# Tricky triogonometri...

• August 26th 2006, 07:24 AM
Neffets...:P
Tricky triogonometri...
How can I find angle v in this figure?

Info:

AO=OB=OP=OC=6370 km
• August 26th 2006, 07:25 AM
Glaysher
Tricky with the figure missing?
• August 26th 2006, 07:26 AM
Neffets...:P
continues....
PS=20240 km
CP = 2780 km

• August 26th 2006, 07:43 AM
CaptainBlack
Quote:

Originally Posted by Neffets...:P
PS=20240 km
CP = 2780 km

The key is that $\angle POC=(arcCP)/OC=2780/6370$ radian.
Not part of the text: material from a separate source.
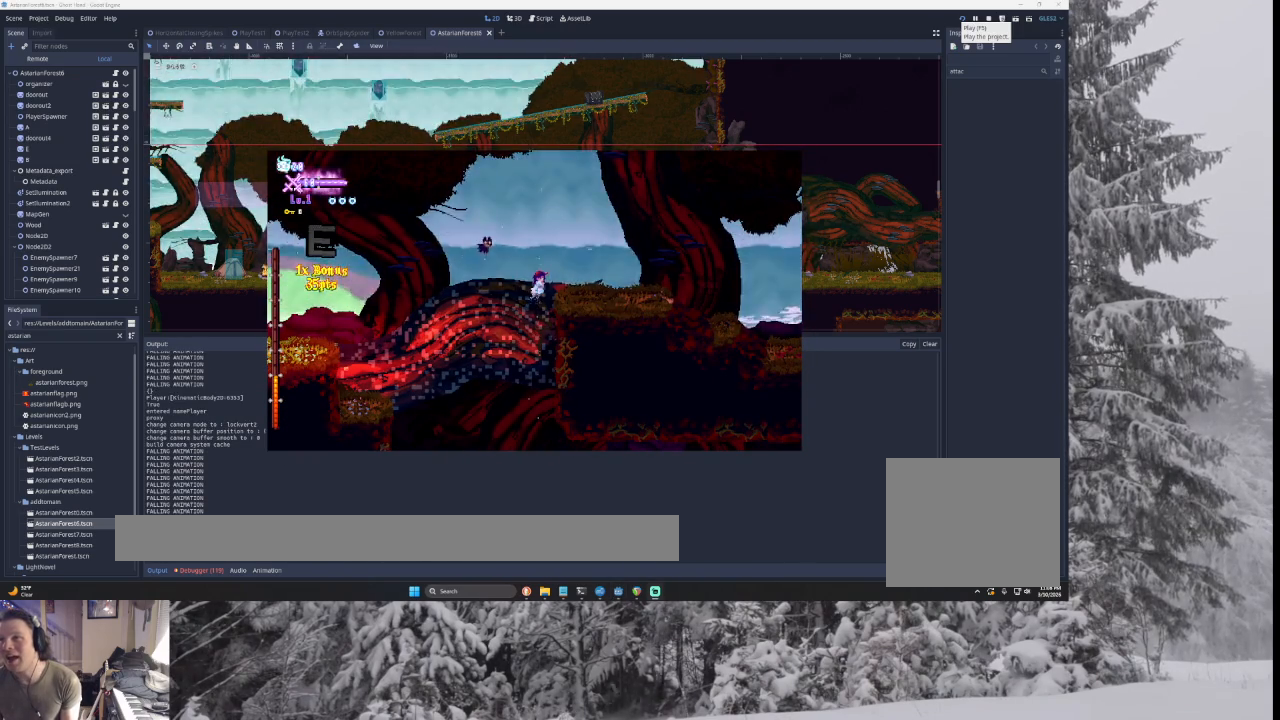
{"buttons": [], "left_stick": "center", "right_stick": "center", "events": []}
The rest is just fiddly trig.
• August 26th 2006, 07:54 AM
Neffets...:P
thanks
thanks mate! I think i'll manage it all now...

:D :D :D :D

You guys are GREAT!
• August 26th 2006, 11:48 PM
Neffets...:P
need more help...
:mad: i have tried a lot, but i have not been able to find the answer!

CP is a part of a circle...
the angle is on a tangent.

Can you guys show me how you find the answer?
I know I seem a bit stupid, but...

:D :D
• August 27th 2006, 12:01 AM
CaptainBlack
Quote:

Originally Posted by Neffets...:P
:mad: i have tried a lot, but i have not been able to find the answer!

CP is a part of a circle...
the angle is on a tangent.

Can you guys show me how you find the answer?
I know I seem a bit stupid, but...

:D :D

Drop a perpendicular from $C$ onto $OS$, call the new point at the foot of the perp. $Q$.

Now look at $\triangle OCQ$ you know $\angle QOC$, and $OC$, so you can find $OQ$ and $CQ$ using the $\sin$ and $\cos$ of $\angle QOC$ and $OC$.

Now switch attention to $\triangle CQS$. You know $SO$ and $OQ$, so you know $QS$. You already know $CQ$, so Pythagoras's theorem will now finish the problem.

RonL
• August 27th 2006, 04:22 AM
CaptainBlack
Quote:

Originally Posted by CaptainBlack
Drop a perpendicular from $C$ onto $OS$, call the new point at the foot of the perp. $Q$.

Now look at $\triangle OCQ$ you know $\angle QOC$, and $OC$, so you can find $OQ$ and $CQ$ using the $\sin$ and $\cos$ of $\angle QOC$ and $OC$.

Now switch attention to $\triangle CQS$. You know $SO$ and $OQ$, so you know $QS$. You already know $CQ$, so Pythagoras's theorem will now finish the problem.

RonL

I forgot:

Extent the tangent at $C$ to meet $OS$ at $T$, then $\triangle OCQ$ is similar to $\triangle CQT$. This will allow you to find $\angle CPS$, and you already have enough information to fins $\angle PSC$ which will allow you to find angle at $v$

RonL
• August 27th 2006, 07:55 AM
CaptainBlack
The attached scan shows all the relevant dimensions and angles filled
in on the diagram.

RonL
• August 28th 2006, 07:44 AM
Neffets...:P
Thanks Captain!
This forum is great! Now I can finally get help when I'm in a tricky situation...
Thanks a lot Captain Black!!!! :-D :-D

I couldn't find the answer with your first explanation, so I'm glad you did remember the rest...

Neffets...:P